Abstract

Studies of reproduction and embryonic development in six species of coregonid fishes have revealed the ability of their fertilized eggs to develop normally while being embedded in the ice of a spawning water body (optionally). Such ability is facilitated by the extremely low respiratory activity of embryos at early stages of embryogenesis (from the stage of fission to the stage of organogenesis). The low level of oxygen consumption and carbon dioxide emission is an adaptation to the low diffusion gas permeability of the ice. The main factor controlling the rate of coregonids’ embryonic development is not temperature but the intensity and periodicity of isolation. Without sunlight-an obligatory external factor-normal development is just not possible, Under experimental conditions, developing in the water at near zero temperature, or in the ice, normal morphogenesis of Arctic cisco and Sevan whitefish embryos was observed at an illumination of 50–300 lx.

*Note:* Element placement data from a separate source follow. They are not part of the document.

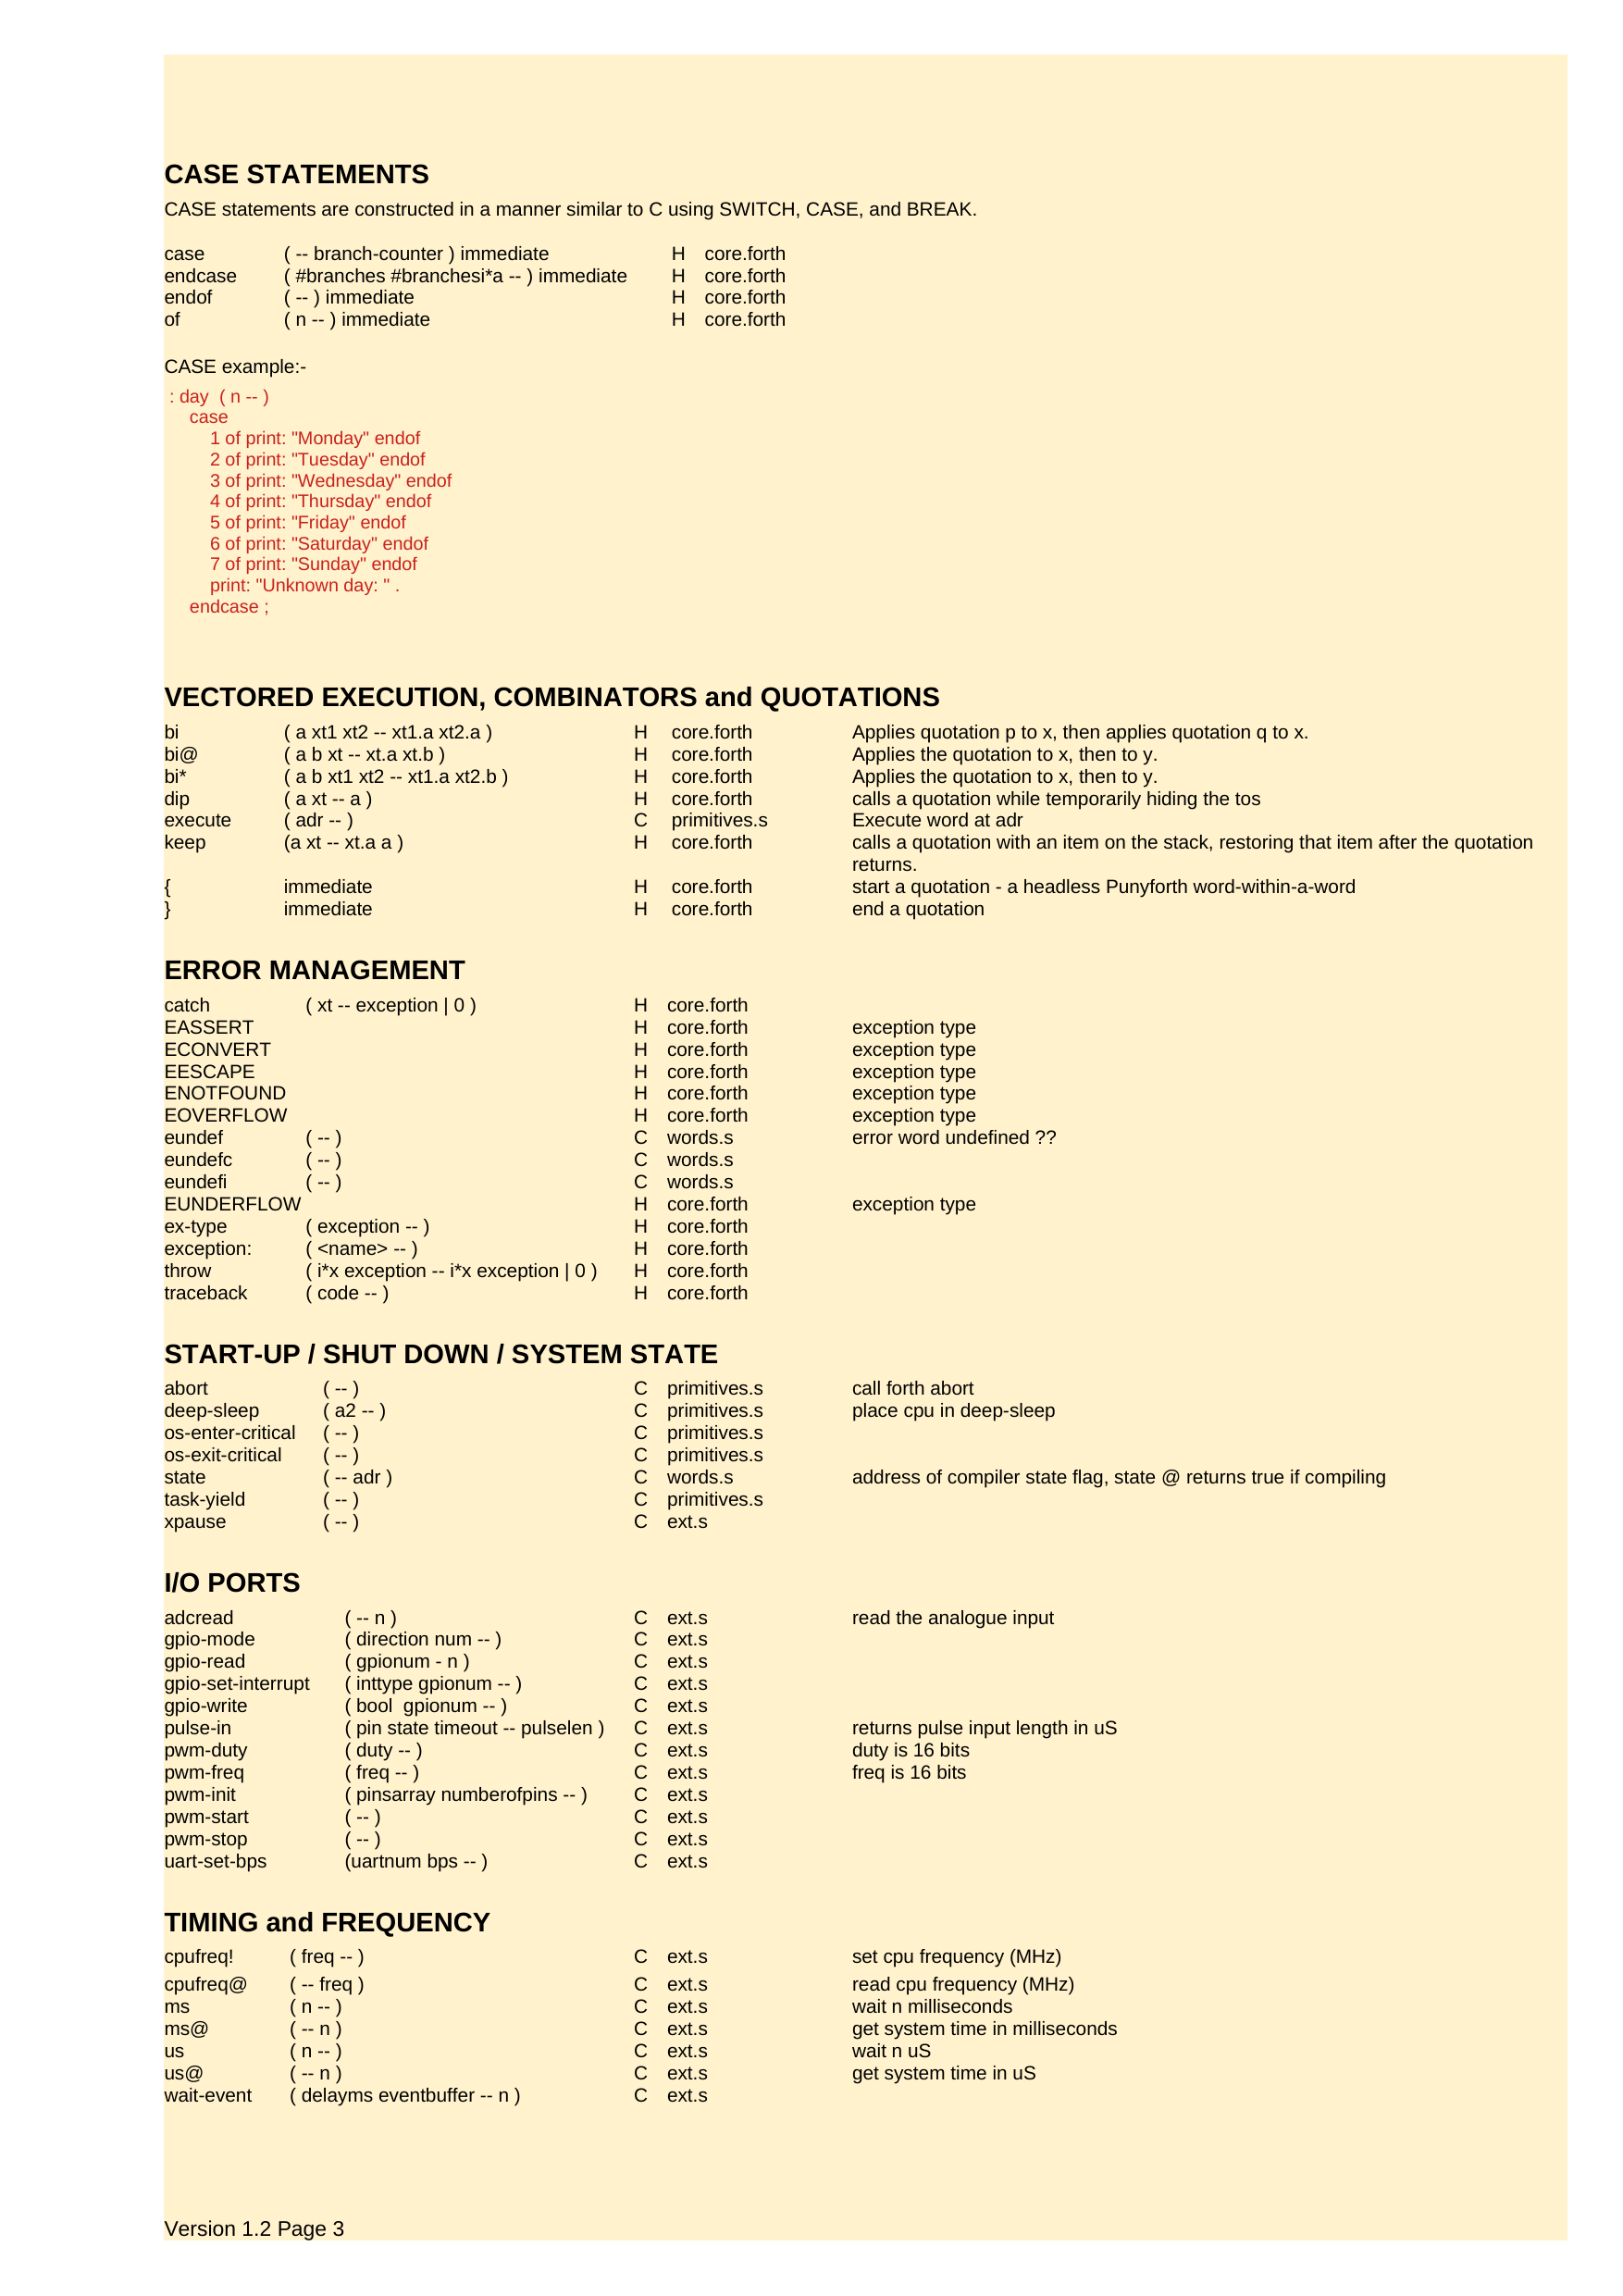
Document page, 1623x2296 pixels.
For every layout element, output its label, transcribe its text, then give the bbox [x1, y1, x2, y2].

table_cell primitives.s [667, 1421, 852, 1444]
table_header : day ( n -- ) case 1 of print: "Monday" endof 2 of print: "Tuesday" endof 3 of print: "Wednesday" endof 4 of print: "Thursday" endof 5 of print: "Friday" endof 6 of print: "Saturday" endof 7 of print: "Sunday" endof print: "Unknown day: " . endcase ; [164, 380, 852, 622]
table_cell C [634, 1148, 667, 1171]
table_cell ext.s [667, 2062, 852, 2084]
table_cell ( -- freq ) [290, 1973, 634, 1995]
table_cell [852, 1850, 1567, 1872]
table_cell bi* [164, 764, 284, 787]
table_cell wait-event [164, 2084, 290, 2106]
table_cell get system time in milliseconds [852, 2017, 1567, 2040]
table_cell core.forth [672, 764, 852, 787]
table_header bi [164, 721, 284, 742]
table_cell H [634, 1104, 667, 1126]
table_header primitives.s [667, 1377, 852, 1399]
table_cell pwm-stop [164, 1828, 344, 1850]
table_cell [852, 1694, 1567, 1717]
table_header ( a xt1 xt2 -- xt1.a xt2.a ) [284, 721, 634, 742]
table_cell endcase [164, 264, 284, 286]
table_cell H [634, 1060, 667, 1082]
table_header H [634, 721, 672, 742]
table_header set cpu frequency (MHz) [852, 1945, 1567, 1973]
table_cell H [634, 898, 672, 920]
table_cell ext.s [667, 1717, 852, 1739]
table_cell gpio-set-interrupt [164, 1672, 344, 1694]
table_cell calls a quotation while temporarily hiding the tos [852, 787, 1567, 809]
table_cell [852, 1421, 1567, 1444]
table_cell ext.s [667, 1973, 852, 1995]
table_cell ext.s [667, 1672, 852, 1694]
table_cell xpause [164, 1510, 323, 1533]
table_cell endof [164, 286, 284, 308]
table_header read the analogue input [852, 1606, 1567, 1628]
table_cell get system time in uS [852, 2062, 1567, 2084]
table_cell ( -- ) immediate [284, 286, 672, 308]
table_cell C [634, 1739, 667, 1761]
table_cell primitives.s [667, 1399, 852, 1421]
table_cell ( bool gpionum -- ) [344, 1694, 634, 1717]
table_cell ( -- ) [305, 1148, 634, 1171]
table_header ( freq -- ) [290, 1945, 634, 1973]
table_cell ext.s [667, 1783, 852, 1806]
table_cell ( -- ) [323, 1421, 634, 1444]
table_cell H [634, 743, 672, 764]
table_cell core.forth [667, 1237, 852, 1260]
table_cell [852, 1282, 1567, 1304]
table_cell eundef [164, 1126, 305, 1148]
table_cell error word undefined ?? [852, 1126, 1567, 1148]
table_cell read cpu frequency (MHz) [852, 1973, 1567, 1995]
table_cell traceback [164, 1282, 305, 1304]
table_cell ext.s [667, 1694, 852, 1717]
table_cell [852, 1672, 1567, 1694]
table_header H [672, 242, 704, 264]
table_cell C [634, 1783, 667, 1806]
table_cell C [634, 2040, 667, 2062]
table_cell pulse-in [164, 1717, 344, 1739]
table_cell ext.s [667, 1995, 852, 2017]
table_cell ex-type [164, 1215, 305, 1237]
table_cell C [634, 1488, 667, 1510]
text CASE statements are constructed in a manner similar to C using SWITCH, CASE, and BREAK. [164, 197, 1567, 219]
table_cell uart-set-bps [164, 1850, 344, 1872]
table_cell [852, 1237, 1567, 1260]
table_cell freq is 16 bits [852, 1761, 1567, 1783]
table_cell ( -- adr ) [323, 1466, 634, 1488]
table_cell execute [164, 809, 284, 831]
table_cell ( duty -- ) [344, 1739, 634, 1761]
table_cell core.forth [672, 875, 852, 898]
table_cell exception: [164, 1237, 305, 1260]
table_cell returns pulse input length in uS [852, 1717, 1567, 1739]
table_cell [852, 1444, 1567, 1466]
table_cell ms@ [164, 2017, 290, 2040]
table_header Applies quotation p to x, then applies quotation q to x. [852, 721, 1567, 742]
table_cell C [634, 1850, 667, 1872]
table_cell Applies the quotation to x, then to y. [852, 764, 1567, 787]
table_cell wait n uS [852, 2040, 1567, 2062]
table_cell C [634, 1421, 667, 1444]
table_cell C [634, 1171, 667, 1193]
table_cell ( code -- ) [305, 1282, 634, 1304]
table_header C [634, 1945, 667, 1973]
table_header ( xt -- exception | 0 ) [305, 994, 634, 1015]
table_cell [852, 1171, 1567, 1193]
table_cell of [164, 308, 284, 330]
table_cell ( delayms eventbuffer -- n ) [290, 2084, 634, 2106]
table_cell deep-sleep [164, 1399, 323, 1421]
table_cell H [634, 1260, 667, 1282]
table_cell core.forth [667, 1282, 852, 1304]
table_cell ext.s [667, 1850, 852, 1872]
table_cell core.forth [667, 1037, 852, 1060]
table_cell } [164, 898, 284, 920]
table_cell primitives.s [667, 1444, 852, 1466]
table_header call forth abort [852, 1377, 1567, 1399]
table_cell H [672, 264, 704, 286]
table_cell ext.s [667, 1650, 852, 1672]
table_cell exception type [852, 1060, 1567, 1082]
table_cell [305, 1082, 634, 1104]
text CASE example:- [161, 355, 1570, 380]
subtitle CASE STATEMENTS [164, 159, 1567, 190]
table_cell C [634, 1806, 667, 1828]
table_cell (a xt -- xt.a a ) [284, 831, 634, 875]
table_cell ( freq -- ) [344, 1761, 634, 1783]
table_cell C [634, 1717, 667, 1739]
table_cell [852, 1783, 1567, 1806]
table_cell core.forth [667, 1082, 852, 1104]
table_cell core.forth [667, 1104, 852, 1126]
table_cell ( pinsarray numberofpins -- ) [344, 1783, 634, 1806]
table_cell ( n -- ) immediate [284, 308, 672, 330]
table_cell ( exception -- ) [305, 1215, 634, 1237]
table_cell H [634, 787, 672, 809]
table_cell core.forth [667, 1193, 852, 1215]
table_cell core.forth [667, 1016, 852, 1037]
table_cell ext.s [667, 2084, 852, 2106]
table_cell eundefc [164, 1148, 305, 1171]
table_cell ext.s [667, 1828, 852, 1850]
table_cell ext.s [667, 1739, 852, 1761]
table_cell [305, 1104, 634, 1126]
subtitle VECTORED EXECUTION, COMBINATORS and QUOTATIONS [164, 682, 1567, 713]
table_cell exception type [852, 1193, 1567, 1215]
table_header ( -- branch-counter ) immediate [284, 242, 672, 264]
table_cell C [634, 1444, 667, 1466]
table_cell H [634, 831, 672, 875]
table_header [809, 242, 1567, 264]
table_cell H [634, 875, 672, 898]
table_cell ( adr -- ) [284, 809, 634, 831]
table_cell ( -- n ) [290, 2062, 634, 2084]
table_cell gpio-read [164, 1650, 344, 1672]
table_cell pwm-duty [164, 1739, 344, 1761]
subtitle I/O PORTS [164, 1567, 1567, 1598]
table_cell core.forth [704, 264, 809, 286]
table_cell ext.s [667, 1628, 852, 1650]
table_cell core.forth [704, 308, 809, 330]
table_cell [305, 1193, 634, 1215]
table_cell ( #branches #branchesi*a -- ) immediate [284, 264, 672, 286]
table_cell ms [164, 1995, 290, 2017]
table_header core.forth [704, 242, 809, 264]
table_cell ext.s [667, 1510, 852, 1533]
table_cell [305, 1037, 634, 1060]
table_cell words.s [667, 1126, 852, 1148]
table_cell ( a b xt1 xt2 -- xt1.a xt2.b ) [284, 764, 634, 787]
table_cell os-exit-critical [164, 1444, 323, 1466]
table_cell ( a b xt -- xt.a xt.b ) [284, 743, 634, 764]
table_cell Applies the quotation to x, then to y. [852, 743, 1567, 764]
table_header H [634, 994, 667, 1015]
table_cell H [634, 1282, 667, 1304]
table_cell exception type [852, 1037, 1567, 1060]
table_cell C [634, 1399, 667, 1421]
table_cell [809, 308, 1567, 330]
table_cell keep [164, 831, 284, 875]
table_cell cpufreq@ [164, 1973, 290, 1995]
table_cell [852, 1148, 1567, 1171]
table_cell C [634, 2017, 667, 2040]
table_cell ( n -- ) [290, 1995, 634, 2017]
table_cell C [634, 1466, 667, 1488]
table_header ( -- ) [323, 1377, 634, 1399]
table_cell exception type [852, 1104, 1567, 1126]
table_cell [809, 264, 1567, 286]
table_cell ( a2 -- ) [323, 1399, 634, 1421]
table_header case [164, 242, 284, 264]
table_cell primitives.s [672, 809, 852, 831]
table_cell primitives.s [667, 1488, 852, 1510]
table_cell pwm-start [164, 1806, 344, 1828]
table_header cpufreq! [164, 1945, 290, 1973]
table_cell core.forth [672, 743, 852, 764]
table_cell ( gpionum - n ) [344, 1650, 634, 1672]
table_cell ENOTFOUND [164, 1082, 305, 1104]
table_cell core.forth [704, 286, 809, 308]
table_cell core.forth [672, 898, 852, 920]
table_cell us [164, 2040, 290, 2062]
table_cell ( -- n ) [290, 2017, 634, 2040]
table_cell H [634, 1237, 667, 1260]
table_cell C [634, 809, 672, 831]
table_cell [852, 1260, 1567, 1282]
table_cell ( a xt -- a ) [284, 787, 634, 809]
table_cell core.forth [672, 787, 852, 809]
table_cell C [634, 1650, 667, 1672]
table_cell exception type [852, 1082, 1567, 1104]
table_cell start a quotation - a headless Punyforth word-within-a-word [852, 875, 1567, 898]
table_cell ( -- ) [323, 1510, 634, 1533]
table_cell ext.s [667, 2017, 852, 2040]
table_cell gpio-mode [164, 1628, 344, 1650]
table_cell exception type [852, 1016, 1567, 1037]
table_cell ( n -- ) [290, 2040, 634, 2062]
table_cell bi@ [164, 743, 284, 764]
table_cell dip [164, 787, 284, 809]
table_cell C [634, 1828, 667, 1850]
table_cell task-yield [164, 1488, 323, 1510]
table_cell eundefi [164, 1171, 305, 1193]
table_cell ( direction num -- ) [344, 1628, 634, 1650]
table_cell pwm-freq [164, 1761, 344, 1783]
table_cell (uartnum bps -- ) [344, 1850, 634, 1872]
table_cell ( <name> -- ) [305, 1237, 634, 1260]
table_cell immediate [284, 875, 634, 898]
table_cell wait n milliseconds [852, 1995, 1567, 2017]
table_cell [305, 1060, 634, 1082]
table_cell [809, 286, 1567, 308]
table_cell duty is 16 bits [852, 1739, 1567, 1761]
table_header [852, 380, 1567, 622]
table_cell EUNDERFLOW [164, 1193, 305, 1215]
table_cell H [634, 1082, 667, 1104]
table_cell calls a quotation with an item on the stack, restoring that item after the quotation returns. [852, 831, 1567, 875]
table_cell end a quotation [852, 898, 1567, 920]
table_cell EOVERFLOW [164, 1104, 305, 1126]
table_header C [634, 1377, 667, 1399]
table_cell [852, 1650, 1567, 1672]
table_cell ( -- ) [323, 1444, 634, 1466]
table_header abort [164, 1377, 323, 1399]
table_cell H [634, 1215, 667, 1237]
table_cell C [634, 2062, 667, 2084]
table_cell ext.s [667, 1806, 852, 1828]
table_cell [305, 1016, 634, 1037]
table_cell [852, 1828, 1567, 1850]
table_header core.forth [667, 994, 852, 1015]
table_cell core.forth [672, 831, 852, 875]
table_cell pwm-init [164, 1783, 344, 1806]
table_cell core.forth [667, 1060, 852, 1082]
table_header [852, 994, 1567, 1015]
table_cell C [634, 1510, 667, 1533]
table_cell H [672, 286, 704, 308]
table_cell words.s [667, 1148, 852, 1171]
table_cell C [634, 1995, 667, 2017]
table_cell us@ [164, 2062, 290, 2084]
table_header core.forth [672, 721, 852, 742]
table_cell words.s [667, 1171, 852, 1193]
table_cell C [634, 1126, 667, 1148]
subtitle START-UP / SHUT DOWN / SYSTEM STATE [164, 1338, 1567, 1370]
subtitle TIMING and FREQUENCY [164, 1906, 1567, 1938]
table_cell H [634, 1037, 667, 1060]
table_cell ext.s [667, 1761, 852, 1783]
table_cell C [634, 1694, 667, 1717]
table_cell H [634, 1193, 667, 1215]
table_cell EASSERT [164, 1016, 305, 1037]
table_header adcread [164, 1606, 344, 1628]
table_cell C [634, 1628, 667, 1650]
table_cell ( -- ) [344, 1806, 634, 1828]
table_cell os-enter-critical [164, 1421, 323, 1444]
table_cell [852, 1510, 1567, 1533]
table_cell ( i*x exception -- i*x exception | 0 ) [305, 1260, 634, 1282]
table_cell ( -- ) [323, 1488, 634, 1510]
table_cell [852, 1628, 1567, 1650]
table_cell state [164, 1466, 323, 1488]
table_cell C [634, 1761, 667, 1783]
table_cell ( -- ) [305, 1126, 634, 1148]
table_cell C [634, 1973, 667, 1995]
table_cell place cpu in deep-sleep [852, 1399, 1567, 1421]
table_cell [852, 1806, 1567, 1828]
table_cell ( pin state timeout -- pulselen ) [344, 1717, 634, 1739]
table_cell ( inttype gpionum -- ) [344, 1672, 634, 1694]
table_cell C [634, 1672, 667, 1694]
subtitle ERROR MANAGEMENT [164, 955, 1567, 986]
table_cell address of compiler state flag, state @ returns true if compiling [852, 1466, 1567, 1488]
table_cell immediate [284, 898, 634, 920]
table_cell H [672, 308, 704, 330]
table_cell gpio-write [164, 1694, 344, 1717]
table_cell { [164, 875, 284, 898]
table_cell ext.s [667, 2040, 852, 2062]
table_cell [852, 2084, 1567, 2106]
table_header ( -- n ) [344, 1606, 634, 1628]
table_cell ECONVERT [164, 1037, 305, 1060]
table_header catch [164, 994, 305, 1015]
table_cell C [634, 2084, 667, 2106]
table_cell Execute word at adr [852, 809, 1567, 831]
table_header C [634, 1606, 667, 1628]
table_cell core.forth [667, 1260, 852, 1282]
table_cell throw [164, 1260, 305, 1282]
table_cell H [634, 764, 672, 787]
table_cell H [634, 1016, 667, 1037]
table_header ext.s [667, 1945, 852, 1973]
table_cell [852, 1488, 1567, 1510]
table_cell EESCAPE [164, 1060, 305, 1082]
table_cell ( -- ) [344, 1828, 634, 1850]
table_header ext.s [667, 1606, 852, 1628]
table_cell core.forth [667, 1215, 852, 1237]
table_cell [852, 1215, 1567, 1237]
table_cell ( -- ) [305, 1171, 634, 1193]
table_cell words.s [667, 1466, 852, 1488]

Hemoproteid cytochrome β560, the pigment that has been discovered in the water-soluble part of coregonids oocyte yolk and is treated as a biochemical marker for eggs of the family Coregonidae, in all likelihood performs protective (antioxidant) functions, preventing spontaneous oxidation of embryo’s fatty inclusions. In the oxygen shortage inside the ice envelope, cytochrome β560 probably sets the conditions for oxidation processes of embryo’s tissue respiration. Spherome, being kept until the time of hatching, acts as a temporary hydrostatic organ and ensures larvae buyoancy at the stage of postembryonic metamorphosis. It also serves as an energy store after the downstream migration of larvae from the spawning areas until their shift to exogenous feeding on zooplankton. Conforming to the ecological traits of reproduction and development, and also to revealed morphogenetic, physiological, and biochemical features, it is proposed to ascribe all of the currently known 26 species of whitefishes to the “pagophilous” ecological group.